One of the visual advantages of the film is that so much of the material is illustrated by home movies, by some animation, by clips from feature films, B-budget of the past, which are obviously now in the public domain but serve as dramatic counterparts to this story of Stewart Rhodes.

Rhodes and his wife were brought up as Mormons, Stewart being baptised in several churches. His perspective became more and more apocalyptic, anticipating the end of the world (with some clips from early Jesus silent films), becoming more and more possessed by his ideas, his son referring to him as increasingly paranoid, and his becoming highly authoritarian in the house, and always promoting his view of loyalty to the Constitution.

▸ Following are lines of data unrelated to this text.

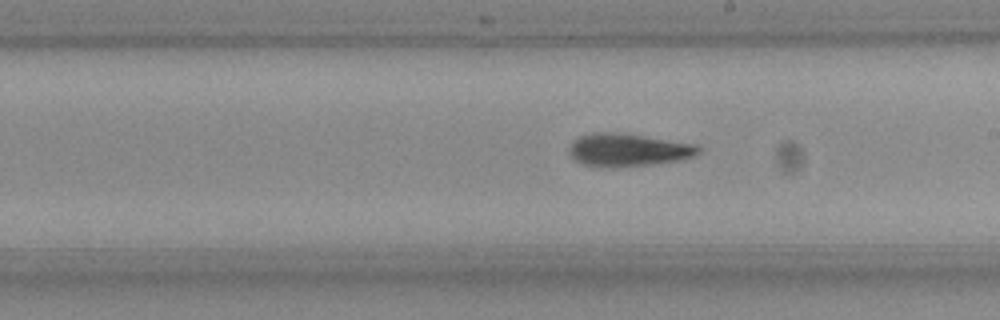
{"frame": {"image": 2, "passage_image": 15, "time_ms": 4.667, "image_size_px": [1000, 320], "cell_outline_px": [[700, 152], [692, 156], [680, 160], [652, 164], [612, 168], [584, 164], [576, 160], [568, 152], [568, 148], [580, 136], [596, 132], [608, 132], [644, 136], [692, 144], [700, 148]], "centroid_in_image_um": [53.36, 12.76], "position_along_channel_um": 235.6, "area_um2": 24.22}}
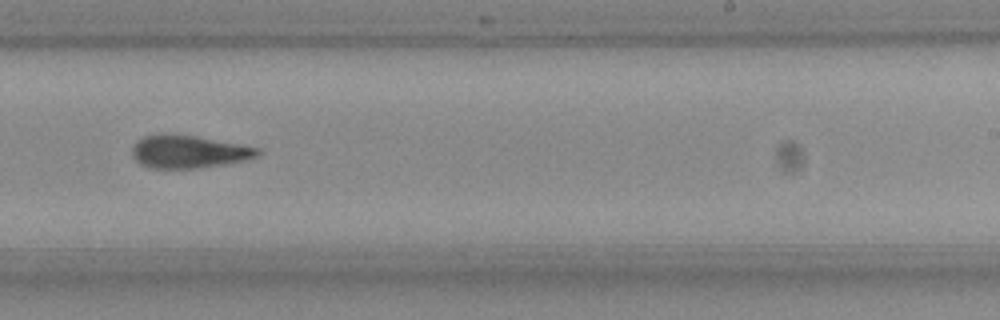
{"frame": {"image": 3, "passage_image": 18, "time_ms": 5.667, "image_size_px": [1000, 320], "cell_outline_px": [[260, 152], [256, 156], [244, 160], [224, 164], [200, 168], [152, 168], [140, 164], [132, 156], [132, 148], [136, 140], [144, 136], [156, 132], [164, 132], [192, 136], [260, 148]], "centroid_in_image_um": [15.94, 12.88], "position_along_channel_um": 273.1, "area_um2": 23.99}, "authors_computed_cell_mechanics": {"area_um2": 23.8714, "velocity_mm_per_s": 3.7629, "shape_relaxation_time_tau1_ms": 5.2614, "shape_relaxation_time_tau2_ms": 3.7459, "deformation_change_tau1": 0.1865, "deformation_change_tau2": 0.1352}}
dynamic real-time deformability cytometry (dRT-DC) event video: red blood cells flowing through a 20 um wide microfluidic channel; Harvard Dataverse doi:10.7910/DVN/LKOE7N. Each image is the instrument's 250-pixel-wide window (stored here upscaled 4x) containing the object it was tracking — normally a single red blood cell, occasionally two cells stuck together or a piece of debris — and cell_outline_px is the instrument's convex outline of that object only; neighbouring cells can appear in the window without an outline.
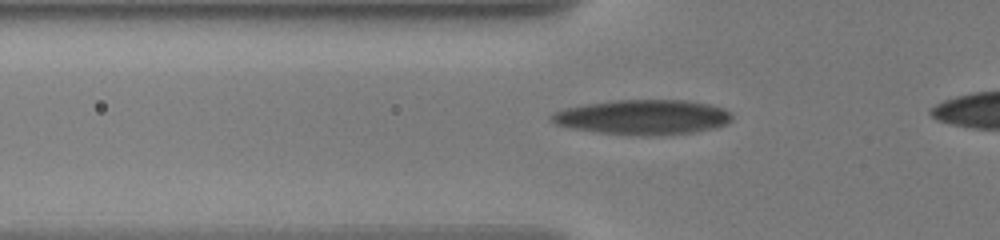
{"species": "human", "species_latin": "Homo sapiens", "temperature_condition": "warm", "stored_images_in_passage": 38, "camera_frame_rate_fps": 3000, "um_per_image_px": 0.085, "donor": {"sex": "male"}, "frame": {"image": 1, "passage_image": 10, "time_ms": 3.0, "image_size_px": [1000, 240], "cell_outline_px": [[732, 120], [728, 124], [716, 128], [692, 132], [652, 136], [640, 136], [596, 132], [572, 128], [556, 124], [548, 120], [548, 116], [564, 108], [588, 104], [616, 100], [688, 100], [708, 104], [724, 108], [732, 112]], "centroid_in_image_um": [54.68, 9.96], "position_along_channel_um": 71.1, "area_um2": 36.93}}
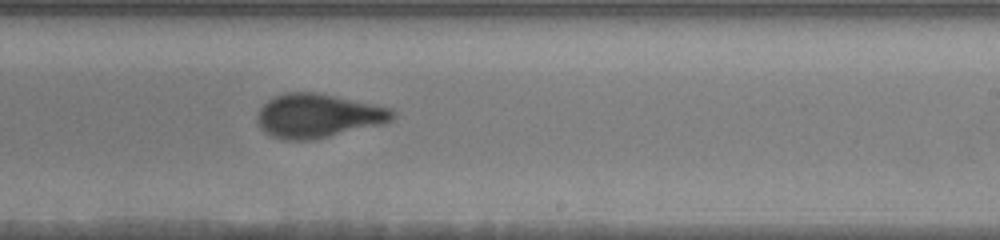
{"frame": {"image": 2, "passage_image": 23, "time_ms": 8.333, "image_size_px": [1000, 240], "cell_outline_px": [[396, 116], [392, 120], [384, 124], [312, 140], [284, 140], [272, 136], [264, 132], [260, 128], [256, 116], [260, 108], [268, 100], [276, 96], [288, 92], [316, 92], [392, 108], [396, 112]], "centroid_in_image_um": [27.05, 9.85], "position_along_channel_um": 262.0, "area_um2": 34.68}}
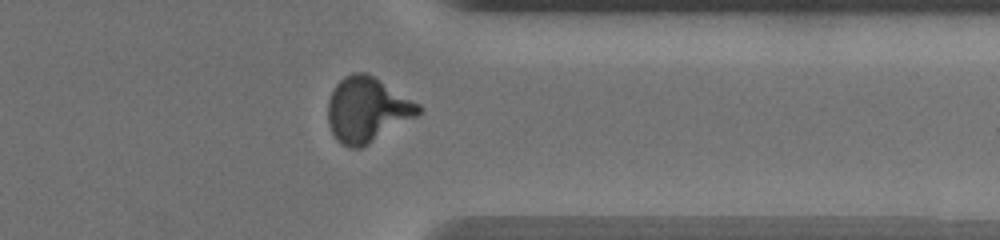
{"frame": {"image": 3, "passage_image": 33, "time_ms": 11.667, "image_size_px": [1000, 240], "cell_outline_px": [[424, 108], [416, 116], [368, 144], [360, 148], [348, 148], [336, 140], [328, 124], [328, 100], [336, 84], [344, 76], [352, 72], [364, 72], [372, 76], [420, 104]], "centroid_in_image_um": [31.18, 9.33], "position_along_channel_um": 380.2, "area_um2": 33.93}}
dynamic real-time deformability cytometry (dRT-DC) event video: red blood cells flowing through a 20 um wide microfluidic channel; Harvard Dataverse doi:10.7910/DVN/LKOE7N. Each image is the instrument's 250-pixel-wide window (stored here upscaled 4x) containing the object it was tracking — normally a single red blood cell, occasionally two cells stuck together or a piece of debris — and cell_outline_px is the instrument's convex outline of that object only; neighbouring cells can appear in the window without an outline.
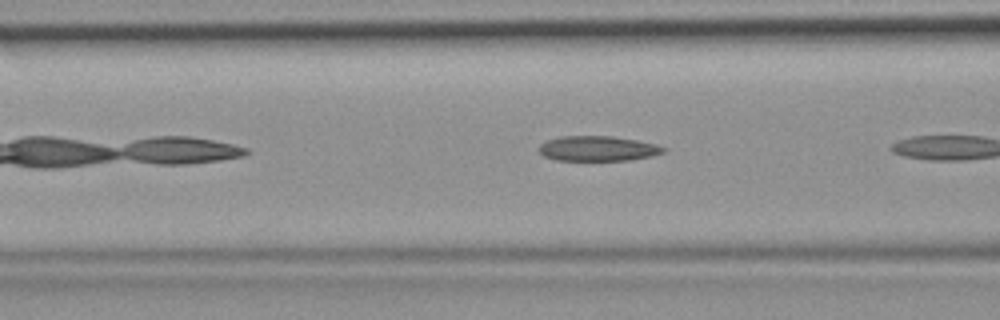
{"species": "common noctule bat (a hibernating species)", "species_latin": "Nyctalus noctula", "temperature_condition": "room temperature", "stored_images_in_passage": 5, "camera_frame_rate_fps": 3000, "um_per_image_px": 0.085, "animal": {"sex": "female", "body_mass_g": 19.9}, "frame": {"image": 1, "passage_image": 4, "time_ms": 1.0, "image_size_px": [1000, 320], "cell_outline_px": [[668, 148], [664, 152], [648, 156], [628, 160], [556, 160], [544, 156], [536, 148], [540, 144], [548, 140], [560, 136], [612, 136], [636, 140], [656, 144]], "centroid_in_image_um": [50.78, 12.62], "position_along_channel_um": 115.8, "area_um2": 18.09}}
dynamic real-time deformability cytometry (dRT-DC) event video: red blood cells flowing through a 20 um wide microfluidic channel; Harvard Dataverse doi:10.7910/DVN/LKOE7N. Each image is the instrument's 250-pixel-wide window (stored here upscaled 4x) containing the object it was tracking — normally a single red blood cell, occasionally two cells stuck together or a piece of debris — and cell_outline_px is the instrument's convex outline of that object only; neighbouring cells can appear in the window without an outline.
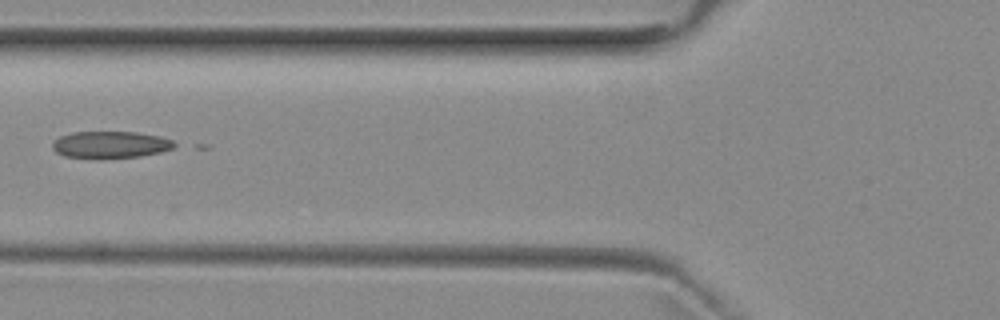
{"species": "common noctule bat (a hibernating species)", "species_latin": "Nyctalus noctula", "temperature_condition": "room temperature", "stored_images_in_passage": 5, "camera_frame_rate_fps": 3000, "um_per_image_px": 0.085, "animal": {"sex": "female", "body_mass_g": 29.2, "forearm_length_mm": 56.3}, "frame": {"image": 1, "passage_image": 3, "time_ms": 2.333, "image_size_px": [1000, 320], "cell_outline_px": [[180, 144], [172, 148], [160, 152], [140, 156], [100, 160], [64, 156], [56, 152], [52, 148], [52, 140], [60, 136], [72, 132], [136, 132], [160, 136], [172, 140]], "centroid_in_image_um": [9.37, 12.32], "position_along_channel_um": 116.4, "area_um2": 19.65}}
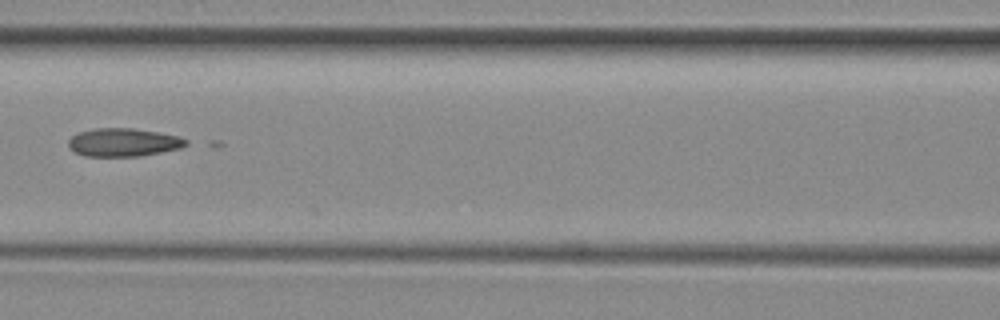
{"frame": {"image": 2, "passage_image": 4, "time_ms": 3.333, "image_size_px": [1000, 320], "cell_outline_px": [[188, 144], [180, 148], [140, 156], [84, 156], [76, 152], [68, 144], [68, 140], [76, 132], [92, 128], [132, 128], [160, 132], [180, 136], [188, 140]], "centroid_in_image_um": [10.5, 12.08], "position_along_channel_um": 156.1, "area_um2": 19.42}}
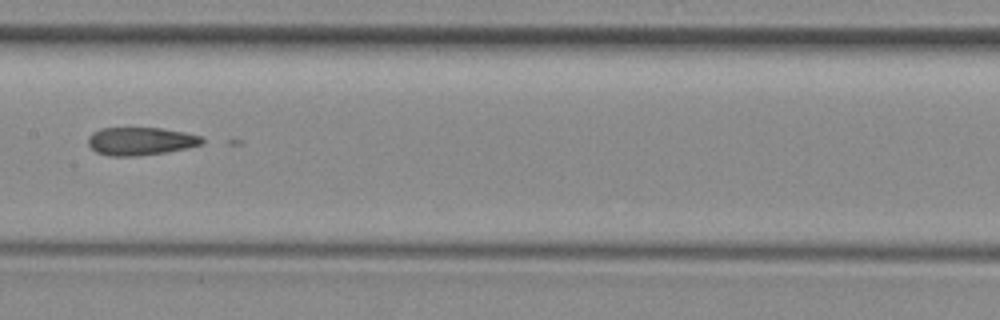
{"frame": {"image": 3, "passage_image": 5, "time_ms": 4.333, "image_size_px": [1000, 320], "cell_outline_px": [[204, 140], [200, 144], [188, 148], [168, 152], [136, 156], [108, 156], [96, 152], [88, 144], [88, 136], [92, 132], [100, 128], [160, 128], [184, 132], [200, 136]], "centroid_in_image_um": [11.91, 12.0], "position_along_channel_um": 195.5, "area_um2": 18.61}}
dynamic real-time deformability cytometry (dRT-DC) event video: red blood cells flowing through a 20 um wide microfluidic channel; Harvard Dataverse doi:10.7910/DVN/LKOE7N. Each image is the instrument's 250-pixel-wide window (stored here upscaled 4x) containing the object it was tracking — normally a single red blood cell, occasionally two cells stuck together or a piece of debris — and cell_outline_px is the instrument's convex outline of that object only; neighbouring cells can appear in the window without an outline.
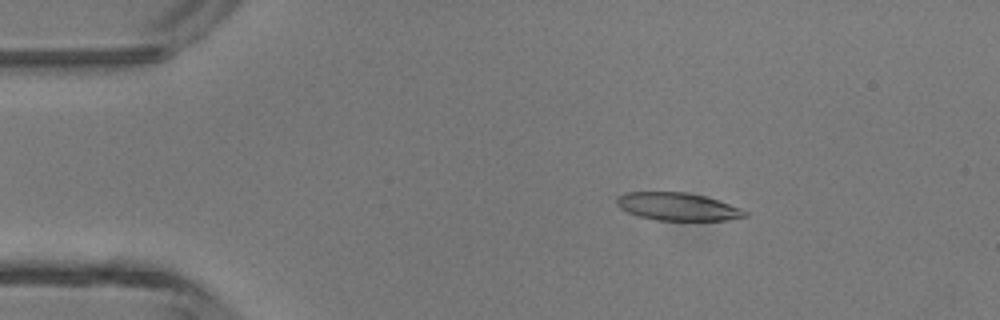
{"species": "common noctule bat (a hibernating species)", "species_latin": "Nyctalus noctula", "temperature_condition": "room temperature", "stored_images_in_passage": 4, "camera_frame_rate_fps": 3000, "um_per_image_px": 0.085, "animal": {"sex": "male", "body_mass_g": 13.3}, "frame": {"image": 1, "passage_image": 3, "time_ms": 0.667, "image_size_px": [1000, 320], "cell_outline_px": [[748, 216], [728, 220], [656, 220], [640, 216], [628, 212], [620, 208], [616, 204], [616, 196], [624, 192], [684, 192], [704, 196], [740, 208], [748, 212]], "centroid_in_image_um": [57.56, 17.56], "position_along_channel_um": 27.4, "area_um2": 20.63}}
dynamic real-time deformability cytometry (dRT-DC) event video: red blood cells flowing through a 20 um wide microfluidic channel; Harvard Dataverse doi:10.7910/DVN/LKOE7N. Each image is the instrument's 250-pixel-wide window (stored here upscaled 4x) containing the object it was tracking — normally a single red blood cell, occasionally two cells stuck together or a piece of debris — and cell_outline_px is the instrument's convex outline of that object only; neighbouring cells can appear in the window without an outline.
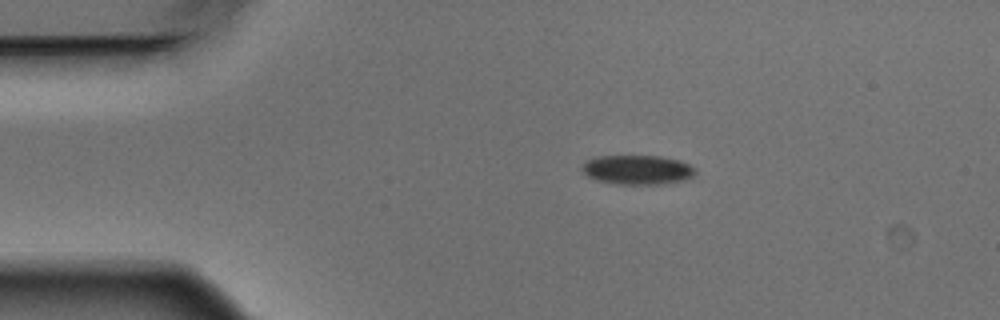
{"species": "Egyptian fruit bat (a non-hibernating species)", "species_latin": "Rousettus aegyptiacus", "temperature_condition": "warm", "stored_images_in_passage": 2, "camera_frame_rate_fps": 3000, "um_per_image_px": 0.085, "animal": {"sex": "male"}, "frame": {"image": 1, "passage_image": 1, "time_ms": 0.0, "image_size_px": [1000, 320], "cell_outline_px": [[696, 172], [692, 176], [680, 180], [656, 184], [616, 184], [596, 180], [588, 176], [580, 168], [584, 160], [596, 156], [660, 156], [680, 160], [696, 168]], "centroid_in_image_um": [54.12, 14.41], "position_along_channel_um": 30.9, "area_um2": 19.36}}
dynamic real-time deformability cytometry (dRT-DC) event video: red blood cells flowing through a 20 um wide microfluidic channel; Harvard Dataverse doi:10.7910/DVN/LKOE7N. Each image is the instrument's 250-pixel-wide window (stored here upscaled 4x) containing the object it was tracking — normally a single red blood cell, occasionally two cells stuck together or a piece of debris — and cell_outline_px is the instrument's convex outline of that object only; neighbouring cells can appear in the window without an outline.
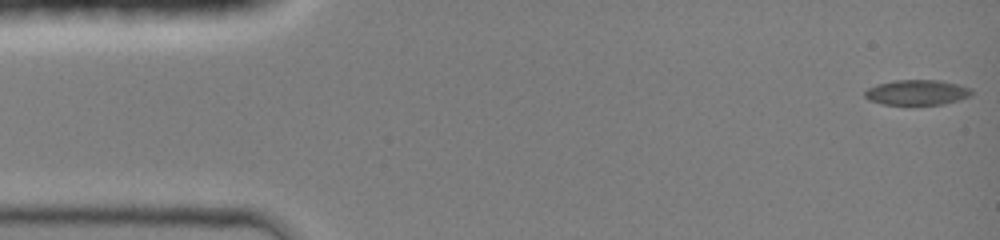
{"species": "common noctule bat (a hibernating species)", "species_latin": "Nyctalus noctula", "temperature_condition": "room temperature", "stored_images_in_passage": 13, "camera_frame_rate_fps": 3000, "um_per_image_px": 0.085, "animal": {"sex": "female", "body_mass_g": 19.0, "forearm_length_mm": 51.5}, "frame": {"image": 1, "passage_image": 1, "time_ms": 0.0, "image_size_px": [1000, 240], "cell_outline_px": [[972, 96], [944, 104], [884, 104], [868, 100], [864, 96], [864, 92], [868, 88], [876, 84], [892, 80], [940, 80], [972, 88]], "centroid_in_image_um": [77.94, 7.85], "position_along_channel_um": 7.1, "area_um2": 15.72}}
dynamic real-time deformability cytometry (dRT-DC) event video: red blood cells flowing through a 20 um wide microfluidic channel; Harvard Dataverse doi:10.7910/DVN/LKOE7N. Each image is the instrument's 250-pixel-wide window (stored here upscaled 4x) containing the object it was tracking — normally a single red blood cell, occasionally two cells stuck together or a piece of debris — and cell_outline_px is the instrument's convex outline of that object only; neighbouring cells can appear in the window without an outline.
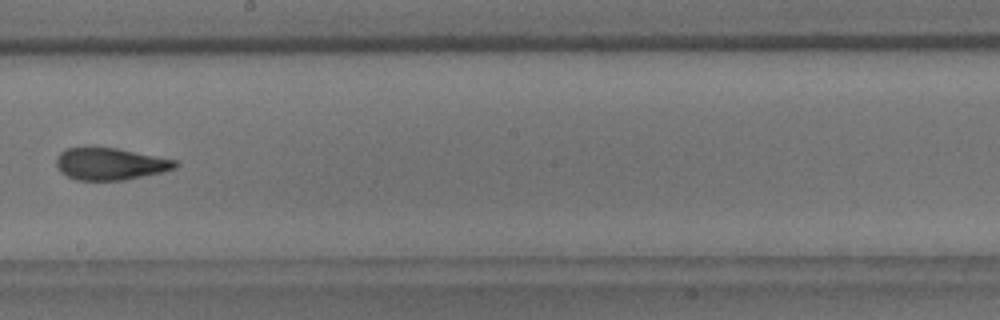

In 2009 he established the Oath Keepers, a rapidly increasing group of right-wing patriots, especially with members of the Armed Forces returning from service in Iraq and Afghanistan. Many sequences of the Oath Keepers, military style, interviews with Whip Simmons, who worked for Rhodes, is interviewed along with his mother, the significant sequence voicing Trump in ideas and, especially, with his enormous range of guns at home, argument for the Second Amendment and not giving up arms, and was indicted.

This film is an opportunity to look behind the scenes of those involved in January 6. An opportunity to see and hear them.

In the aftermath, Tasha was able to divorce her husband and support her son. Dakota, highly influenced when young by his father and his expectations, moving away from this-patriotism and is seen finally at a meeting, standing for politics and collaboration with people rather than the authoritarian mode.

This documentary can be seen in connection with the continually emerging documentaries about Donald Trump and the Trump era.